• **Problem requirements**
Copy each line below that includes "knee".

Collection entries
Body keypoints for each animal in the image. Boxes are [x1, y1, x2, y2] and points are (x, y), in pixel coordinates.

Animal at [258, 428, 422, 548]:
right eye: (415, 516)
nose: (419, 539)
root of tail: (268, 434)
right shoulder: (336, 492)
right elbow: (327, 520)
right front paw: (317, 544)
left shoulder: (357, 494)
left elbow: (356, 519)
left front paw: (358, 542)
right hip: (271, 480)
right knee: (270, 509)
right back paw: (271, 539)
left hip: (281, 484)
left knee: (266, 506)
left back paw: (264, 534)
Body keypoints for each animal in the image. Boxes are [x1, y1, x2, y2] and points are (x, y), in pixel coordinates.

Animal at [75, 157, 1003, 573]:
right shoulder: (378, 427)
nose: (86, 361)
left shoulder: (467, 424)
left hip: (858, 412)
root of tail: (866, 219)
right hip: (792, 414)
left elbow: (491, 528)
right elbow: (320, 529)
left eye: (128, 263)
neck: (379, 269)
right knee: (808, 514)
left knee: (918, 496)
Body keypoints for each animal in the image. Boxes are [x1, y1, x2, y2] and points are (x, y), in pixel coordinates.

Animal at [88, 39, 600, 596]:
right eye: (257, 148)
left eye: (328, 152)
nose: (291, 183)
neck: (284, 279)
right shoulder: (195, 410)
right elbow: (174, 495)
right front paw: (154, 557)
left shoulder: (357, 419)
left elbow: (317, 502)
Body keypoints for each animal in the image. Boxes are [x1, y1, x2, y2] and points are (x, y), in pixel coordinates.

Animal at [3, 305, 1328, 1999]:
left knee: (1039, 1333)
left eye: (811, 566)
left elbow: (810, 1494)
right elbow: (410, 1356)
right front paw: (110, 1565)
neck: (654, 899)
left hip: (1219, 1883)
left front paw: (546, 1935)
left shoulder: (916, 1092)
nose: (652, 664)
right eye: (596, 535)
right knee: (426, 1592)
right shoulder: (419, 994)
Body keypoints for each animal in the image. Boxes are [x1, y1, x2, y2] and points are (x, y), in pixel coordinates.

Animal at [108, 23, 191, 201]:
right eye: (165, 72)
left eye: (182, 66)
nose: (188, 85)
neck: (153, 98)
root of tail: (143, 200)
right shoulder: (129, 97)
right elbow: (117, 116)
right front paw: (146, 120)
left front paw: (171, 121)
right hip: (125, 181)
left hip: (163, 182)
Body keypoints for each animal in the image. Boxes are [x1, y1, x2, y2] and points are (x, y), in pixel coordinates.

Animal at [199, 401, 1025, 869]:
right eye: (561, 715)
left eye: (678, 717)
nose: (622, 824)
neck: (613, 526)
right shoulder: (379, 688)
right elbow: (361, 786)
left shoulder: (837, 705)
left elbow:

• **Response to the exercise**
right knee: (270, 509)
left knee: (266, 506)
right knee: (808, 514)
left knee: (918, 496)
left knee: (1039, 1333)
right knee: (426, 1592)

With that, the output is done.